Jakarta, Aktual.com — Dalam menyelesaikan masalah perekonomian, pemerintah akhirnya mengeluarkan Paket Kebijakan Ekonomi. Namun sayangnya dalam paket turunannya, Pemerintah akan merevisi Perpres dan memberi kelonggaran dibukanya gerai-gerai ritel di daerah.

Kebijakan ini dinilai terlalu pro terhadap pemilik modal besar, sedangkan efek yang ditimbulkan pada pedagang kecil kurang diperhitungkan. Demikian disampaikan Ketua Bidang Organisasi Badan Pengurus Pusat Himpunan Pengusaha Muda Indonesia (BPP HIPMI).

“Jika kita lihat kembali ke pokok permasalahan, Paket Kebijakan Ekonomi kan dibuat untuk mendorong penguatan ekonomi masyarakat, terutama masyarakat kelas bawah. Pendirian minimarket di Indonesia didominasi sistem waralaba. Sayangnya, perkembangan bisnis waralaba yang banyak dikuasai oleh pemodal besar justru menghasilkan persaingan yang kurang sehat bagi pedagang kecil,” kata Angga dalam siaran pers, Selasa (22/9).

Menurut Angga, persaingan antara pasar modern dan pasar tradisional memang semakin marak terjadi. Hasil survei AC Neilsen, pada tahun 2013 jumlah pasar rakyat di Indonesia terus mengalami penurunan.

“Pada tahun 2007 jumlahnya sekitar 13.550, menurun di tahun 2009 menjadi 13.450, hingga di tahun 2011 tinggal 9.950. Sedangkan untuk perbandingan antara pertumbuhan pasar rakyat dengan pasar modern adalah minus 8,1% dan 31,4%,” jelas Angga.

Berdasarkan data tahun 2011, sebanyak 12,5% penduduk Indonesia berprofesi sebagai pedagang pasar rakyat, atau setara dengan 30 juta jiwa.
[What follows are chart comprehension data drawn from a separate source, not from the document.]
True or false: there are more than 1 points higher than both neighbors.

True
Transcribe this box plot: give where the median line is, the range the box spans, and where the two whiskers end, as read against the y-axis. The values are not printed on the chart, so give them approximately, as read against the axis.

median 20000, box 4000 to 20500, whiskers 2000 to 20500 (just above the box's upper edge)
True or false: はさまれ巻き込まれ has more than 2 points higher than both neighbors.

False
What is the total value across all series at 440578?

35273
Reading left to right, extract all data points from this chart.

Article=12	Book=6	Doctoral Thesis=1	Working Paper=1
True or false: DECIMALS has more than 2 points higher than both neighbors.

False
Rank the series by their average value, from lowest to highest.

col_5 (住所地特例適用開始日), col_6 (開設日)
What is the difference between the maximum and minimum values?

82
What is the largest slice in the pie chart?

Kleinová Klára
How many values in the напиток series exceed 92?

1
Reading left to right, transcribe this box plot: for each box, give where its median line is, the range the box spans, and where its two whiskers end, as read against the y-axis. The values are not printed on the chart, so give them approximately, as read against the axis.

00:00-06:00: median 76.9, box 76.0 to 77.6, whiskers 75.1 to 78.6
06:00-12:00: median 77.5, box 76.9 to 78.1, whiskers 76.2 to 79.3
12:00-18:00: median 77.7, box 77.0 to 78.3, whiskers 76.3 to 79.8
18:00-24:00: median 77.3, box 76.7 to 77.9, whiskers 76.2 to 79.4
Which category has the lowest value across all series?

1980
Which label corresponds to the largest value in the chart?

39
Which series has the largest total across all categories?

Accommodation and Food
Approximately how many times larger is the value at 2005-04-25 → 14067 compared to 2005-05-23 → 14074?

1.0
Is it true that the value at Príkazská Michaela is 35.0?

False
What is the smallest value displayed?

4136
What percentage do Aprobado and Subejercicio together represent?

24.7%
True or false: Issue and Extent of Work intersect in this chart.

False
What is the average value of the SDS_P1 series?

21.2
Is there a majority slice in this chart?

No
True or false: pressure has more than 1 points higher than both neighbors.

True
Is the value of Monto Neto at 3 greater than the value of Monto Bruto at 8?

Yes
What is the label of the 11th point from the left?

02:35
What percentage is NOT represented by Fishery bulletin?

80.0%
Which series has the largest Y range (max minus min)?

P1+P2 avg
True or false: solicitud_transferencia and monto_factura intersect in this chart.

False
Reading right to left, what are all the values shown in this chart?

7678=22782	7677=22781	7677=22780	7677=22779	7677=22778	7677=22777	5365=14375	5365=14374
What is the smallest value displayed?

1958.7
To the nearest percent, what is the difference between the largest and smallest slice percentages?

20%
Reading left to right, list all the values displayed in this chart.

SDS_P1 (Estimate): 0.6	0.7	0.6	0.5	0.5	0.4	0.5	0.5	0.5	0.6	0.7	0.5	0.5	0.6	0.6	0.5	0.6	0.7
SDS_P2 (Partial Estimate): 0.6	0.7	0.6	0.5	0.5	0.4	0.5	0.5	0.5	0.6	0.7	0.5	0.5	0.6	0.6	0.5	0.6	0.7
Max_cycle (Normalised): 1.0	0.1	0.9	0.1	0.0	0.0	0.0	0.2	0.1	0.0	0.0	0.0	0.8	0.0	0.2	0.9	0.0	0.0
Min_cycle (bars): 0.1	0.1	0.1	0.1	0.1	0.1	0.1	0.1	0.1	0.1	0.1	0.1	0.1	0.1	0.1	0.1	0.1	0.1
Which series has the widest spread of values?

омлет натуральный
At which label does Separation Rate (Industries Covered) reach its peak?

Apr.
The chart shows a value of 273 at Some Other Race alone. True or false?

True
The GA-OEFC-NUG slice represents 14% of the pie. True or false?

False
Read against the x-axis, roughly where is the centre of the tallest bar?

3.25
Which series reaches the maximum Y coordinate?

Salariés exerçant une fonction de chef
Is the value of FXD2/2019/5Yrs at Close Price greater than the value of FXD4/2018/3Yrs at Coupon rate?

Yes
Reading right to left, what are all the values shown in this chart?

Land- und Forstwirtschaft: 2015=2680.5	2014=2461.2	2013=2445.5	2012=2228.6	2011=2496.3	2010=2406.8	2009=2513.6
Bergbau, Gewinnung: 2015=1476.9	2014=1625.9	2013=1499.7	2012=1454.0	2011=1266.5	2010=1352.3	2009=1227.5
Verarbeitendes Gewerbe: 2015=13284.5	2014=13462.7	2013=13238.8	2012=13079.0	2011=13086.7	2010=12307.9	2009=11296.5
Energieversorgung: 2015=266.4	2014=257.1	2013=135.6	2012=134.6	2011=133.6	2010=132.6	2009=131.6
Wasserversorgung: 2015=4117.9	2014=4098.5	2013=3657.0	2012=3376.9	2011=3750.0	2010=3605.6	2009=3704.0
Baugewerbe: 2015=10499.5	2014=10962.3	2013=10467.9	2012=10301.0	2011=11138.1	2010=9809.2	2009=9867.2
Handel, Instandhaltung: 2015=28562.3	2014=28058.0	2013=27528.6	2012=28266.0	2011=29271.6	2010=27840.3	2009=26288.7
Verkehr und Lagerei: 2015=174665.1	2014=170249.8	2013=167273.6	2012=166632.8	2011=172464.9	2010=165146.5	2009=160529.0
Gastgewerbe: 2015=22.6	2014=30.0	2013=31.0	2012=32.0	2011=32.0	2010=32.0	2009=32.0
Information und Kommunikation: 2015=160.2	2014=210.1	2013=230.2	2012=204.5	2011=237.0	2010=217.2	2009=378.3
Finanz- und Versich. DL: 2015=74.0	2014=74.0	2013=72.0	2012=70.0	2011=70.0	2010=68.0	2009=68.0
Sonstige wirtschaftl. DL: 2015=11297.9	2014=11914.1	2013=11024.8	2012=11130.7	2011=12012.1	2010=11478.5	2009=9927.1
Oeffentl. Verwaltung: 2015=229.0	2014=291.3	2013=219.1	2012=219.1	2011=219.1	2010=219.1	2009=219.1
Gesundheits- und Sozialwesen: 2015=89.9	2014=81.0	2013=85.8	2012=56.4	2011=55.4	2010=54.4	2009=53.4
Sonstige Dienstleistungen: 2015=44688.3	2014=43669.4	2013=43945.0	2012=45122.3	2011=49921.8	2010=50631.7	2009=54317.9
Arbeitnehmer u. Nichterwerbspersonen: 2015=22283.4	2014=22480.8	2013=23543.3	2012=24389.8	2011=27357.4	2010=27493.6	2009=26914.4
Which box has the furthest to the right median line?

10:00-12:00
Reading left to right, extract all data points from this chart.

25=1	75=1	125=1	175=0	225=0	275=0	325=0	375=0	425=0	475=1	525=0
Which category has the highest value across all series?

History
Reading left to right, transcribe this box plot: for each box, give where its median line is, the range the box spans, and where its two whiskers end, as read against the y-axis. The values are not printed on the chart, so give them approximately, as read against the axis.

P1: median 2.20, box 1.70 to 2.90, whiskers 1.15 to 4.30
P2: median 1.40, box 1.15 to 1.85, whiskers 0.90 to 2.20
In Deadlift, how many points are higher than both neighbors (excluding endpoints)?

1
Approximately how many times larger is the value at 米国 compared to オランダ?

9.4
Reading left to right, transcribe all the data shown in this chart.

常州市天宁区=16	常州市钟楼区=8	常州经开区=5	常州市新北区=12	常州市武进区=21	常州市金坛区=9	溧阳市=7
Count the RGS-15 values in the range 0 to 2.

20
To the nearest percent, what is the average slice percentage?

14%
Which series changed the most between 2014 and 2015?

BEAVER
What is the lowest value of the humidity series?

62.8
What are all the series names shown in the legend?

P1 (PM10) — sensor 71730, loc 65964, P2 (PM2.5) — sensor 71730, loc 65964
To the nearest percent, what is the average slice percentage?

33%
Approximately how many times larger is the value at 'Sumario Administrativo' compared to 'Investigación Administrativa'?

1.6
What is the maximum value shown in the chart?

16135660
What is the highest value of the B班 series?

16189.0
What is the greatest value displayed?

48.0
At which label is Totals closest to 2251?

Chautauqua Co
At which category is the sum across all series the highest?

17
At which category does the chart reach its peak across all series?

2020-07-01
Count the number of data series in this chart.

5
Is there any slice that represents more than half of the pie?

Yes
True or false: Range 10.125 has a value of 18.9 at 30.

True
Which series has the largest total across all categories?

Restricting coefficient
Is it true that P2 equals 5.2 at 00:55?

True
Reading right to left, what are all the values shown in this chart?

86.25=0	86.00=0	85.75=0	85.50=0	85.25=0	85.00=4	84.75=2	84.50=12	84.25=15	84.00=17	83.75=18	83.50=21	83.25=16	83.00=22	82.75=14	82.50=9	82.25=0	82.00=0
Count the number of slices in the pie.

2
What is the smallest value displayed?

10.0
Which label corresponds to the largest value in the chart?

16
Jika kondisi tersebut terus dibiarkan, maka mata pencaharian rakyat kecil akan semakin berkurang.

Untuk itu, Angga menyarankan bahwa Pemerintah untuk mengkaji ulang rencana pelonggaran izin mendirikan minimarket tersebut.

“Di saat ekonomi sedang turun, yang rentan terkena dampak paling besar adalah kalangan masyarakat bawah,” tegas Angga.